> _What is asked_:
1. List every racing team that the Indy 500 account names.
2. Print the part of the Indy 500 account that opens with the words containing "Dan Weldon in" and closes with "outside of row 6.".

::: Passage to read

This photo, along with winners in other categories, will be on display at Quicksilver Photo Lab beginning on Friday, July 30, 2010.
Tuesday, June 1, 2010
There's something magical about the Indianapolis Motor Speedway. The Indy 500 is truly the greatest spectacle in motor racing, and everything about this track, including the new Pagoda at the start/finish line, is iconic.
On Sunday morning, before the race, I got to hang out in the de Ferran Dragon Racing garage and spend some time talking with drivers Rafael Matos and Davey Hamilton and the rest of the team. What an incredibly gracious group of people.
I watched the start of the race and the first round of pit stops from the Dragon Racing pits and then moved over into turn 1 to shoot some of the early race action. With a 500-mile race there would be plenty of time to move around to the different vantage points afforded by my press credentials.
I think a lot of people were rooting for Tony Kanaan, who started in 33rd position, the very last car on the starting grid, but quickly moved up through the field, eventually getting as high as second place before he had to stop for fuel just 4 laps from the end, finishing in 11th place. What a performance.
Dario Franchitti quickly put his Target Chip Ganassi car into the lead and led the race for more than 150 laps.
They say that you can't win the Indy 500 on the first lap, but you can lose it on the first lap. That was certainly true of Dragon Racing today. Davey Hamilton was forced into the wall leaving turn 2 on the very first lap to avoid a collision with Tomas Scheckter and was out of the race almost before it began. Pit stops also proved to be problematic for many cars, including the usually unshakable Penske team. Here pole sitter Helio Castroneves and second-row qualifier Ryan Briscoe leave the pits during an early pit stop.
Roger Penske seemingly couldn't believe some of the problems his team experienced in the pits, but theirs wouldn't be the only problems.
Standing behind the barrier in the short shoot between turns 1 and 2, I was very excited to watch as de Ferran Dragon Racing driver Rafael Matos moved up through the field from his 12th starting position to 3rd overall.
Dan Weldon in the number 4 National Guard car entered by Panther Racing was also doing very well, moving up from his 18th starting spot on the outside of row 6.
Pole sitter Helio Castroneves stayed up in the mix throughout the early action, a favorite to win his fourth Indy 500. He seemed quite happy to stay back a few positions and just run with the leaders.
Things seemed to be playing out smoothly, and then came a series of mishaps. Rafael Matos pitted on lap 67. Both he and Scott Dixon had problems during their stops, with both cars losing wheels. For Matos, the long stop dropped him way back in the field. He returned to the pits three laps later for a wing adjustment. Once back on the track, he pushed a bit too hard. On lap 73, Matos spun coming through turn 1, slamming the rear end into the Safer Barrier amid a shower of sparks. His car came to a stop in turn two, his day over.
With both of the de Ferran Dragon Racing cars out of the race, I was ready to move to a new photo location. I shot for a while in the now empty Dragon Racing pits, but decided to move higher to watch the final stages of the race. On a tip from a fellow photographer, I made my way up onto the roof of the grand stand just about the start/finish line. From there I could see most of the track and had a great view of all the action on the main straight.

::::::
::: Information supplied

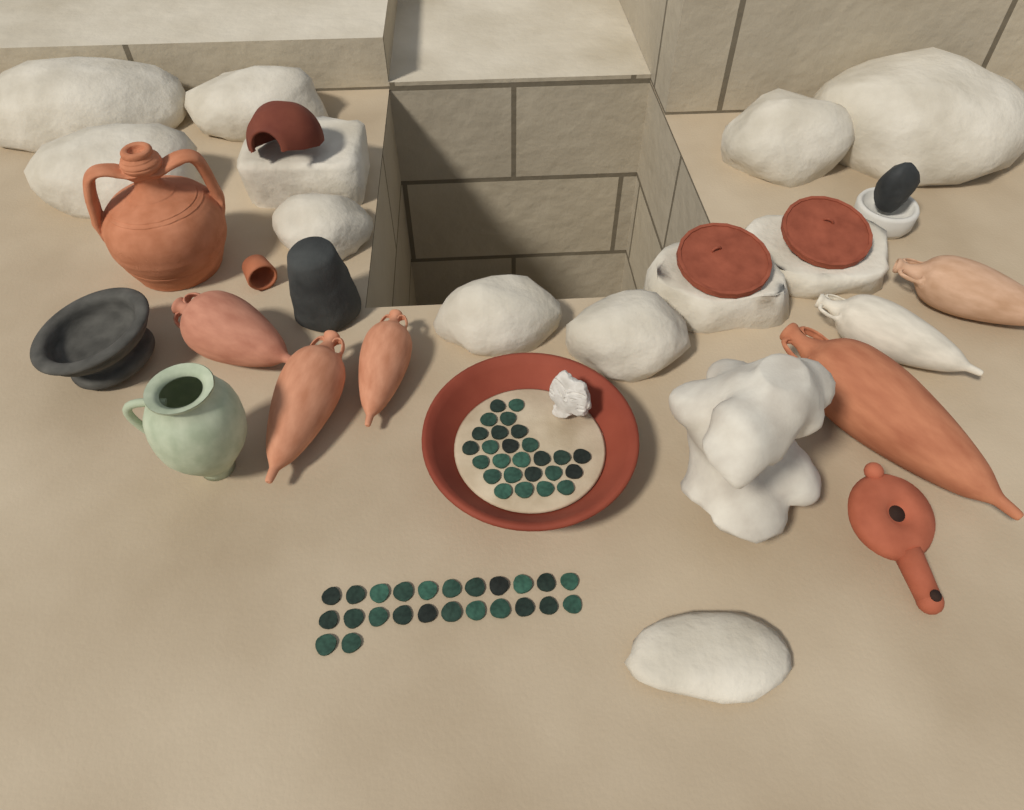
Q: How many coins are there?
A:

::::::
::: Information supplied

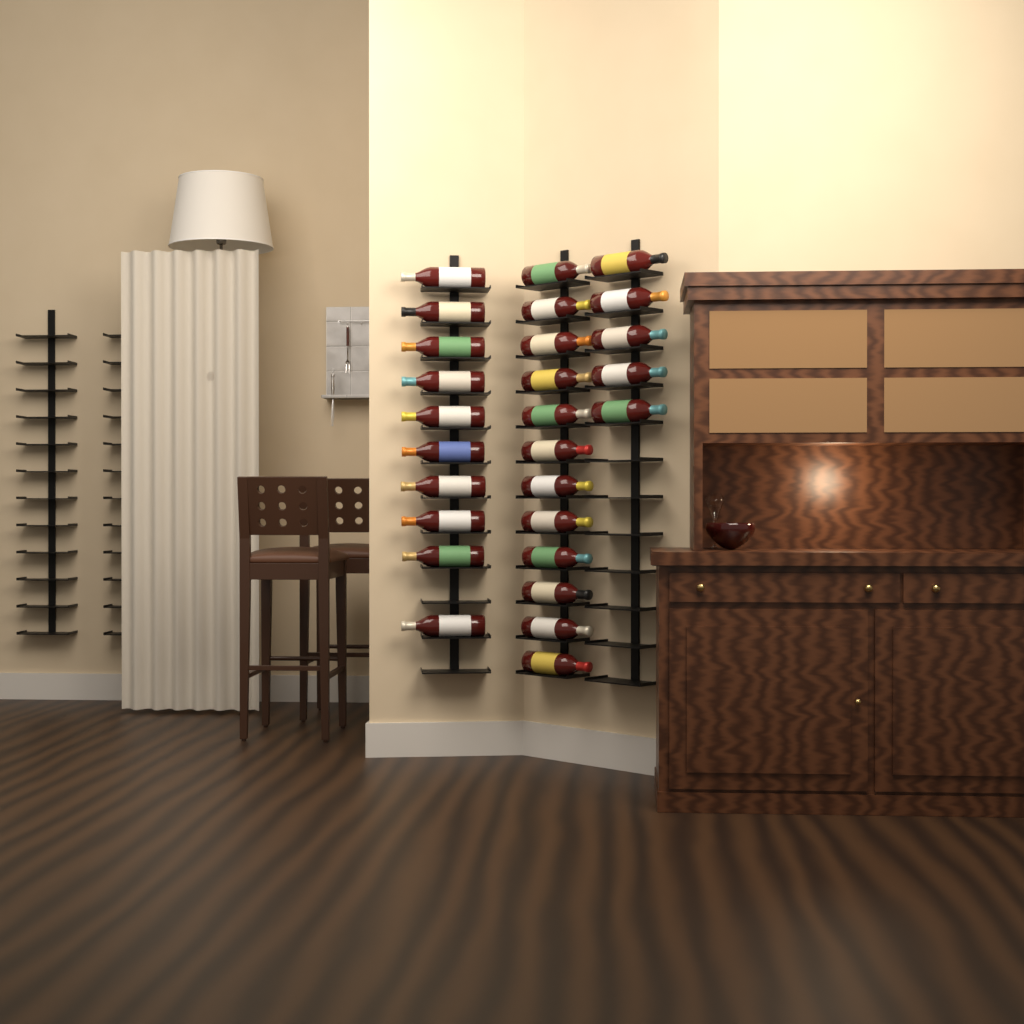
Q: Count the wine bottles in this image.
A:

::::::

> _Outputs by task_:
1. de Ferran Dragon Racing, Target Chip Ganassi, Penske, Panther Racing

2.
Dan Weldon in the number 4 National Guard car entered by Panther Racing was also doing very well, moving up from his 18th starting spot on the outside of row 6.